Cats are one of the most beloved pets you can have. People that have felines understand what a treat it is to have them around. At Innovet, we know better than most just how special pets are. Seeing your cat's health in decline is scary, and it can be upsetting when it does happen.
Something that can come out of the blue is an allergic reaction. Allergic reactions can occur with foods, medicines, and environmental allergens or toxins.
In this article, we'll help cat parents learn whether Benadryl (diphenhydramine) is safe for cats. We'll also cover what side effects to look out for. This way, you will be a truly informed cat owner that has the best interests of your feline friend.
What Exactly Is Benadryl for Cats?
So, what exactly is Benadryl for cats? Benadryl is the brand name for the drug diphenhydramine hydrochloride. The medication is available in tablets and as an injection. Serious reactions require the liquid injection of Benadryl for felines. Other uses for this medication are to treat insomnia and motion sickness.
People may recognize Benadryl as a medication for humans. Benadryl is also a popular medicine to treat our allergies. However, it has key differences when given to cats that need to be mentioned. Your cat's biology is unique and requires specialized veterinary instructions and dosages.
How Does Benadryl Work As A Medication?
Benadryl is the brand of a class of drugs known as antihistamines. Antihistamine works against histamines, which cause reactions after they attach to cells in the body. The function of Benadryl as an antihistaminic agent is to block the attachment of histamines to the cells.
When histamines attach to the cells, they typically cause an allergic reaction. Benadryl is a common antihistamine that works to prevent histamines from attaching to the body's cells. Ideally, antihistamine drugs prevent the allergic reaction from occurring in the first place.
What is Diphenhydramine In Benadryl?
Diphenhydramine is precisely what you find in Benadryl as the active ingredient. Benadryl is merely the brand name. You can also find diphenhydramine in its generic form under its actual name or another brand with diphenhydramine as the active ingredient.
Can You Give Cats Benadryl?
The question "can you give Benadryl to your cat?" is a common one. In short, giving Benadryl to your cat can be beneficial. However, some things should be explored before deciding whether to give your cat Benadryl:
Why Do Felines Take Benadryl?
Felines can take a dosage of Benadryl for the same reasons that humans do. It can benefit them in dealing with food allergies, motion sickness, and other common ailments.
Feline Skin Allergies
Felines can experience skin allergies at any age. Skin allergies often cause the cat to itch and increase anxiety. You will often see bumps with redness and inflammation on their skin if it is an acute allergic reaction. Benadryl can help a feline that is dealing with skin allergies and irritations.
General Cat Allergies
Cat allergies can appear out of nowhere. They can also develop a reaction to foods or medications that they have taken for an extended period. Naturally, that can seem shocking to cat parents. However, this happens to people too! Benadryl may be able to help. However, drastic allergies often come on quickly and require immediate emergency attention from a veterinary clinic.
Allergic Reactions To Medicines and Vaccinations
A pet can have an adverse reaction to a drug or vaccine. There is no way to know whether or not your cat will react to a particular drug or vaccination if they have never been given it before. So if you're giving your cat a new drug or vaccination, it is essential to watch out for signs of an allergic reaction. As mentioned previously, there are times when allergies to a drug that they have taken before can suddenly occur. This can also happen with vaccinations. Cat parents should monitor their cats for signs of adverse effects every time they are given a drug or vaccinations.

* _Tasks to perform_:
• 1. Answer these questions about the article on Benadryl for cats:
(a) What is the name of the drug that Benadryl is the brand name for?
(b) Which form of Benadryl do serious reactions in felines require?
(c) What two effects do skin allergies often have on a cat?
• 2. Pick up the article on Benadryl for cats after its final paragraph and carry it on.

[Named joint coordinates]
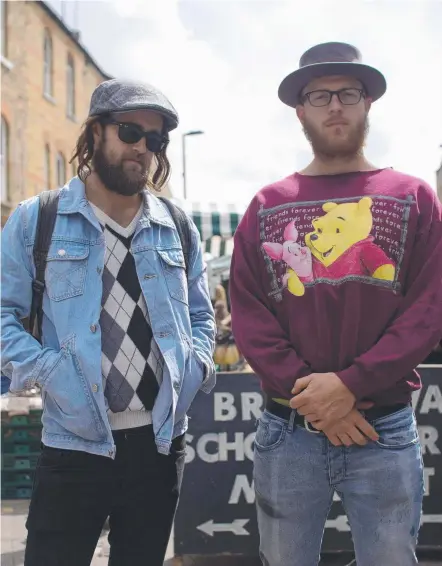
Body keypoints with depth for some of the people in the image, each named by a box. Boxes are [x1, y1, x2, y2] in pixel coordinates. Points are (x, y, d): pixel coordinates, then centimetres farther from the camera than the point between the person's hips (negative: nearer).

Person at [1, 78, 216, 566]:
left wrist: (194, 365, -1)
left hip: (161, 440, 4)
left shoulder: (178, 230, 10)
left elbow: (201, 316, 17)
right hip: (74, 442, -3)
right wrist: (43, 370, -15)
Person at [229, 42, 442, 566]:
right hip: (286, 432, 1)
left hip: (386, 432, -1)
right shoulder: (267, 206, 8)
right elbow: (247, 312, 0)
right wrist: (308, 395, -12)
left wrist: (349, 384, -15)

---

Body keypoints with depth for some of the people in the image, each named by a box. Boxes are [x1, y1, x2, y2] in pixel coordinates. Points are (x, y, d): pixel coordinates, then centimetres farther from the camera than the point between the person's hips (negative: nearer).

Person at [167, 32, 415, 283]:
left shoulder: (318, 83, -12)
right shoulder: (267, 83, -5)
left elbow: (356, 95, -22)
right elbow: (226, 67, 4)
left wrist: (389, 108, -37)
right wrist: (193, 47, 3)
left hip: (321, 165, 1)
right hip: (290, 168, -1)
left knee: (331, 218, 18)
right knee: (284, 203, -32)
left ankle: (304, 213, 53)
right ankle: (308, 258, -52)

* _Responses_:
• 1.
(a) Diphenhydramine hydrochloride.
(b) The liquid injection.
(c) They cause the cat to itch and increase its anxiety.

• 2.
Feline Allergies Regarding Bug Bites
Cat parents who live in areas where mosquitos are prevalent know just how miserable they can be to have around. They love to bite and irritate everyone and everything. Unfortunately, they love to bite cats just as much as they love to bite humans. Insect bites, including flea bites, can cause an allergic reaction in our pet friends just like they can in us.
Many feline allergies to bug bites will result in itching excessively and big, red bumps on the skin. If they are scratching the insect bites, they may develop an infection. Keep a close eye on the areas that they are itching to look for signs of infection of the skin. An infected area will require treatment.
What About Bee Stings?
Bee stings are also worrisome for pets. Cats that have been stung by a bee need to be monitored for an allergic reaction. If you can remove the stinger yourself, then do it. If not, contact your vet for advice. They may recommend that you bring your furry friend in for veterinary care. In cases of a reaction, they may want you to come in immediately for emergency treatment.
Are There Natural Alternatives To Benadryl For Felines?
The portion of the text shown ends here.